La fin du service des employés avait sonné et moi, également je quittai les lieux pour permettre à mon ami de fermer les lieux en toute quiétude.
Le jeune homme rentra à pied et il me fallut quelques secondes pour le rattraper et lui proposer de lui raccourcir le chemin. Il ne se fit pas prier et était très intelligent, il me demanda d’aller droit au but ce que je fis immédiatement en lui proposant de devenir mon amant.
Il savait ce qu’il voulait et je savais ce que je voulais. J’avais enfin quelqu’un qui me fera revivre, qui me boostera et qui me fera vivre ce que je ne connaissais pas.
C’était très facile d’entretenir notre relation, mon mari étant toujours en voyage, nous n’avions pas besoin de nous amouracher à l’hôtel ni dans une auberge, ma maison était grande et luxueuse pour nous accueillir et nous permettre toute distraction.
Ce 28 juin, le jour de mon « trente cinquième anniversaire » devait être le jour le plus mémorable de toute ma vie. Ma fille m’envoya une carte, ma journée commençait bien. Quelques heures plutard, mon mari me fit livrer des roses et sa carte quant à elle me souhaitait un joyeux anniversaire et des excuses pour son voyage programmé à quinze heures ce même jour.
Deux heures avant son vol, il rentra pour se reposer un moment et je profitai pour faire son sac, il avait pour trois semaines hors du pays et loin de moi. C’était le moment tant attendu.
Les heures s’écoulèrent très vite et fut venu le moment pour mon mari de partir. Je simulai un malaise pour ne pas aller à l’aéroport et attendre sagement mon homme sur place. Je le vis s’éloigner par le biais de la fenêtre mètre par mètre jusqu’à disparaitre complètement de ma vue. Il ne restait plus qu’à préparer les lieux pour mon amant.
Vers dix neuf heures, quelqu’un vint sonner à la porte. Je courus voir ma surprise mais ce ne fut que la voisine qui venait me prêter quatre œufs pour son gâteau.
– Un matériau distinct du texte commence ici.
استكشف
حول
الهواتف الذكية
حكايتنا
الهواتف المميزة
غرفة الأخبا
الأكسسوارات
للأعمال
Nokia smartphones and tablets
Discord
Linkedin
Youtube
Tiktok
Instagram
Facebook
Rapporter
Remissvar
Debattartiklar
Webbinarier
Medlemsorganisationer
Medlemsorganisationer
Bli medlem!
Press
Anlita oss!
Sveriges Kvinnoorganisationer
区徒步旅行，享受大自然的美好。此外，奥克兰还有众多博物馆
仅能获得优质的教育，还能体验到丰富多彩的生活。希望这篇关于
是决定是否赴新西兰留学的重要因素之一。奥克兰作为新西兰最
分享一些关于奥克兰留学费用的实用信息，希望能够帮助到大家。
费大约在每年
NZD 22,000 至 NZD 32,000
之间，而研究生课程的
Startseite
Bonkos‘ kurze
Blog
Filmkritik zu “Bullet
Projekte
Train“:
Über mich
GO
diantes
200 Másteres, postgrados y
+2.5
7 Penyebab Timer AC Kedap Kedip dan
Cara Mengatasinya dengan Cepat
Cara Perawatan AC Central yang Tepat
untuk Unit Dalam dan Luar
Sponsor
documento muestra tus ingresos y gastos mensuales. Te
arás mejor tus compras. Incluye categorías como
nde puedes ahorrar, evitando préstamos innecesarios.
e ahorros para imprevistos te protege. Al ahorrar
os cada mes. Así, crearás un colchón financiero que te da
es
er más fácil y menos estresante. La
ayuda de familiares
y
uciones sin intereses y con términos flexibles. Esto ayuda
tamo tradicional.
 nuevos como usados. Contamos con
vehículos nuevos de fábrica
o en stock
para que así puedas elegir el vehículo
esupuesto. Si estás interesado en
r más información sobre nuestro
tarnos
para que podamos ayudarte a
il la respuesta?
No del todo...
Je m’assis sur le divan pour lire mon roman et quelque temps après, la sonnette me réveilla d’un coup.
Il me saisi d’un baiser sensationnel comme il avait l’habitude de le faire à l’entrée de la porte, les caresses n’étaient pas les moindres. On se fraya un chemin jusqu’à ma chambre au premier étage.
Il ôta ma chemise de nuit sans lâcher ses baisers, ôta ensuite mon vêtement supérieur et pour finir le dernier que j’avais sur le corps... ses baisers humides sur ma peau m’excitaient, me donnaient des frissons et me faisaient entrer dans mon roman. Il me donna ce que mon mari ne me donnait plus depuis déjà dix ans, il me faisait sursauter comme une petite fille venant de découvrir la chose... l’idée m’extasiait, je brulais de l’intérieur. Le bonheur était partagé, la douleur n’existant plus c’était même transformée en joie. Ce n’était plus un devoir vis-à-vis de l’autre mais unacquiescement réciproque, un mélange homogène. Pourquoi ne l’avais-je pas connu plus tôt ?
Il ne donna pas que l’essentiel mais il me donna tout ce que je désirais, que j’imaginais... la plus extraordinaire de toutes nos fois, de toutes mes fois, je considérais que c’était ma première fois.
La porte brusquement s’ouvrit et l’oiseau entra dans son nid, mon mari n’en revenait pas de ce qu’il vit. Un bruit lourd s’entendit et la crainte m’envahit : mon mari venait de tirer une balle sur mon amant, couché sur moi.
Il dirigea son arme sur moi, resta longtemps les larmes aux yeux en réfléchissant puis tira.
Je venais de faire deux victimes de mon adultère. La vie fut étrange pour moi à cet instant. Malgré tout, mon mari m’aimait et je me rendis à l’évidence que je l’aimais davantage.
Culpabilité trop grande, je pris la même arme et mis fin à mes jours.